4.2 Prediction accuracy
We chose a thresholding value for the prediction model. If the predicted value is higher than the thresholding value, the face is predicted to be perfect. From that, we obtain accuracy of the different models as shown in Tables 2 and 3. We have two schemes of training in which the feature extractors are freezed (not training together with the classification model) and trainable, resulting in eight models in these two tables. When the feature extractor is freezed, we believe that it has already captured universal features such as edge and curves which is relevant to our tasks. Therefore, we want to keep the weights of the feature extract intact. However, in the second training scheme, we apply different learning rates for the feature extractor and the fully connected layers. The learning rate of the feature extractor is much smaller than that of the fully connected layer because we believe that the weights of the feature extractor is good enough for our tasks and we do not want to distort them too quickly and too much during the training of the classification model.

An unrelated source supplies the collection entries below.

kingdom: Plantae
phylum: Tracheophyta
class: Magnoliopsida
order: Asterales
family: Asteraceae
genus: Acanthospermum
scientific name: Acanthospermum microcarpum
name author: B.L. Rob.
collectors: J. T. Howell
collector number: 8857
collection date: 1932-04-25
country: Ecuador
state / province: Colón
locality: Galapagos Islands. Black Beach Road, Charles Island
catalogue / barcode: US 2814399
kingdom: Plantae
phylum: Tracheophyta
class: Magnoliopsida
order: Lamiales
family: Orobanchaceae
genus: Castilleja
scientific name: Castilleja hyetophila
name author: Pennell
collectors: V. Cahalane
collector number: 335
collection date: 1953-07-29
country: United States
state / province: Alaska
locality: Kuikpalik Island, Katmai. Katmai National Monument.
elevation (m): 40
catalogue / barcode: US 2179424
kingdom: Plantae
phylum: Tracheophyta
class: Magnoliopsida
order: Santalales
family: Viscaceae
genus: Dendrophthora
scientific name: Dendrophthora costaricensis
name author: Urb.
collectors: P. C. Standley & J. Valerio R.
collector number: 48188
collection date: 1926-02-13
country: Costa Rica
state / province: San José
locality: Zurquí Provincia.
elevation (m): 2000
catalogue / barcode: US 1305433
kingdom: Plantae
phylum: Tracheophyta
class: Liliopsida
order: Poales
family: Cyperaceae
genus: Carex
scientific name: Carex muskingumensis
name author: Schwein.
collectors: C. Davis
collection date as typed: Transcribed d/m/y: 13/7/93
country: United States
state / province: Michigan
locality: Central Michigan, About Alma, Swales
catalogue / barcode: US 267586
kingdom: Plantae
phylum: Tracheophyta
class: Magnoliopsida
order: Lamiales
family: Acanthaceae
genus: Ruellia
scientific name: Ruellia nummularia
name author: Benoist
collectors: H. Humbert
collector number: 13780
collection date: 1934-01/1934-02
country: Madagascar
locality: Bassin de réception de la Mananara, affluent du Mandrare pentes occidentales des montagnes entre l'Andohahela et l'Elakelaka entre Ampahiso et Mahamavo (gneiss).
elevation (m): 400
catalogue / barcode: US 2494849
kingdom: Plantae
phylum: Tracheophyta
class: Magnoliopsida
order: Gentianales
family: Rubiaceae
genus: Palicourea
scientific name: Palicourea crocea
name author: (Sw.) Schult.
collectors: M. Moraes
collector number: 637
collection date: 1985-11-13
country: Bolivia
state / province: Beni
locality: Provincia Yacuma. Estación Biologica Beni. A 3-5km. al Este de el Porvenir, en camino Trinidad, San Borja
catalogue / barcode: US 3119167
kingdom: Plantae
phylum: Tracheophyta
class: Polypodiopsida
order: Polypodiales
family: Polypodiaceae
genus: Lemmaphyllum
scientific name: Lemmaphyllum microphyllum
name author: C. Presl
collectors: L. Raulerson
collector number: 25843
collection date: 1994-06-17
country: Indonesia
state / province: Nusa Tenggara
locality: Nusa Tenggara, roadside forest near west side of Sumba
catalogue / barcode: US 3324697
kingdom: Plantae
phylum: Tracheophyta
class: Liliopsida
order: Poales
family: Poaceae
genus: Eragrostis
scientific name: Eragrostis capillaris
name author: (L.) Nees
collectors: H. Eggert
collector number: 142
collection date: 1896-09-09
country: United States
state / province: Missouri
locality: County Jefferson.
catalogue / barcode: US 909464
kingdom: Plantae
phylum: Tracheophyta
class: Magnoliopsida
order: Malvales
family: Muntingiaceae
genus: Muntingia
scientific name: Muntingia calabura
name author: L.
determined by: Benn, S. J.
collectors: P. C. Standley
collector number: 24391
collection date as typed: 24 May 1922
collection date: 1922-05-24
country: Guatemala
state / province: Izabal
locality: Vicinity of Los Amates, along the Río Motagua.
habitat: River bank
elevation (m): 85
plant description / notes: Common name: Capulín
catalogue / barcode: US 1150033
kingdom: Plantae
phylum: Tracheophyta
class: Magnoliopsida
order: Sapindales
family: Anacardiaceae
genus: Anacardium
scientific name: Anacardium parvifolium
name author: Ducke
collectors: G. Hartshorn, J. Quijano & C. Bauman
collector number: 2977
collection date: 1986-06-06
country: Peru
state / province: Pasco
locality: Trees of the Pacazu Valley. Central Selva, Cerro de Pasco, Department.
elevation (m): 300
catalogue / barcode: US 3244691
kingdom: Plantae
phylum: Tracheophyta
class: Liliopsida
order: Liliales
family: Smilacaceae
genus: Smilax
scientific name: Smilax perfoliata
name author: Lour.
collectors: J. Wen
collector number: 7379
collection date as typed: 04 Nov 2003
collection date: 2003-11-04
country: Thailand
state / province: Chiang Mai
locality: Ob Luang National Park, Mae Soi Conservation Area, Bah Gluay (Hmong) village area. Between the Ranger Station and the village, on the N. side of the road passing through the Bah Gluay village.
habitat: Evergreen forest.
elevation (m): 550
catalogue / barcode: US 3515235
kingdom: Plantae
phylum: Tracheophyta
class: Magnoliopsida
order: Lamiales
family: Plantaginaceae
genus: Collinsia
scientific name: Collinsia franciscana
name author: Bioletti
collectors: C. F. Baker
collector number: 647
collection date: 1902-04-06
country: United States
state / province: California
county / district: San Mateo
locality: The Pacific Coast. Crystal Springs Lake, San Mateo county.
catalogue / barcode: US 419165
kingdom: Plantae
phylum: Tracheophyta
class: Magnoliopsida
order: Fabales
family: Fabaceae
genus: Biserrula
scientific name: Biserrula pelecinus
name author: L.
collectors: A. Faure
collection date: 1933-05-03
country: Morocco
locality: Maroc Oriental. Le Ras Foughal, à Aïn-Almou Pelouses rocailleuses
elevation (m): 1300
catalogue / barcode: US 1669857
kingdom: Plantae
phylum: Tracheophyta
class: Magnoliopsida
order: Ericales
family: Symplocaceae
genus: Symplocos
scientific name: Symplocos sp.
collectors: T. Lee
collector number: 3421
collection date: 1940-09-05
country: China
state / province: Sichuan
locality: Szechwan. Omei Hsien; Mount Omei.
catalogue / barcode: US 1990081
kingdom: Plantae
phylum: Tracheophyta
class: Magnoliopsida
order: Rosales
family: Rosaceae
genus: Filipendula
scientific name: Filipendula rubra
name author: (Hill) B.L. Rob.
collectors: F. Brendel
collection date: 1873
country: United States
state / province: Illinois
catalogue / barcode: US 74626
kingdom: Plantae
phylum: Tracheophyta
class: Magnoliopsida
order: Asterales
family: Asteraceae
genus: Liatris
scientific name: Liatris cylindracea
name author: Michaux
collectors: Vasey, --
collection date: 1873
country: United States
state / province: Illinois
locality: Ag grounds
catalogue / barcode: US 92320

These above training schemes are the best common practices when fine-tuning deep neural networks. We tried both of them, resulting in the following. The best model for double-fold surgery and rejuvenation treatment are Models 1 and 8 (see Tables 2 and 3 for more details), with accuracy on the test dataset of 93.1 and 88.9%, respectively. Model 1 is the model when the encoder was freezed. However, in Model 8, the encoder was retrained. However, the accuracy differences between the best model and the second best model are less than 1%.
We have presented in this chapter an interesting application of deep learning in aesthetic surgery recommendation along with its encouraging results. By using our system, the presented deep learning engine will provide a reference decision of taking either rejuvenation treatment or eye double-fold surgery or not to both the surgeon and the patient, just based on the eye photo of the patient. To this end, we trained a deep autoencoder by our in-house dataset, composing of pairs of images captured before and after the surgery. The trained encoder part learned in an unsupervised manner, a rich set of features, characterized both unattractive and beautiful facial features. We concatenate the trained encoder part to a fully connected layer to predict perfection score of an eye photo of a patient, based on which a decision of taking treatment or not will be made.
Even though our preliminary results are promising with 88.9 and 93.1% accuracy on rejuvenation treatment and eye double-fold surgery, respectively, it still has much rooms for improvement. Firstly, we should improve the dimension of our in-house dataset by encouraging more patients to participate in our program, so that we are able to build a deeper network. More and more layers are added; richer and richer learned features are obtained to improve the accuracy of our system. Secondly, we are going to expand the capability of our system to deal with more kinds of treatments to diversify and provide the best services to our clients, rather than focusing on the two above treatment and surgery.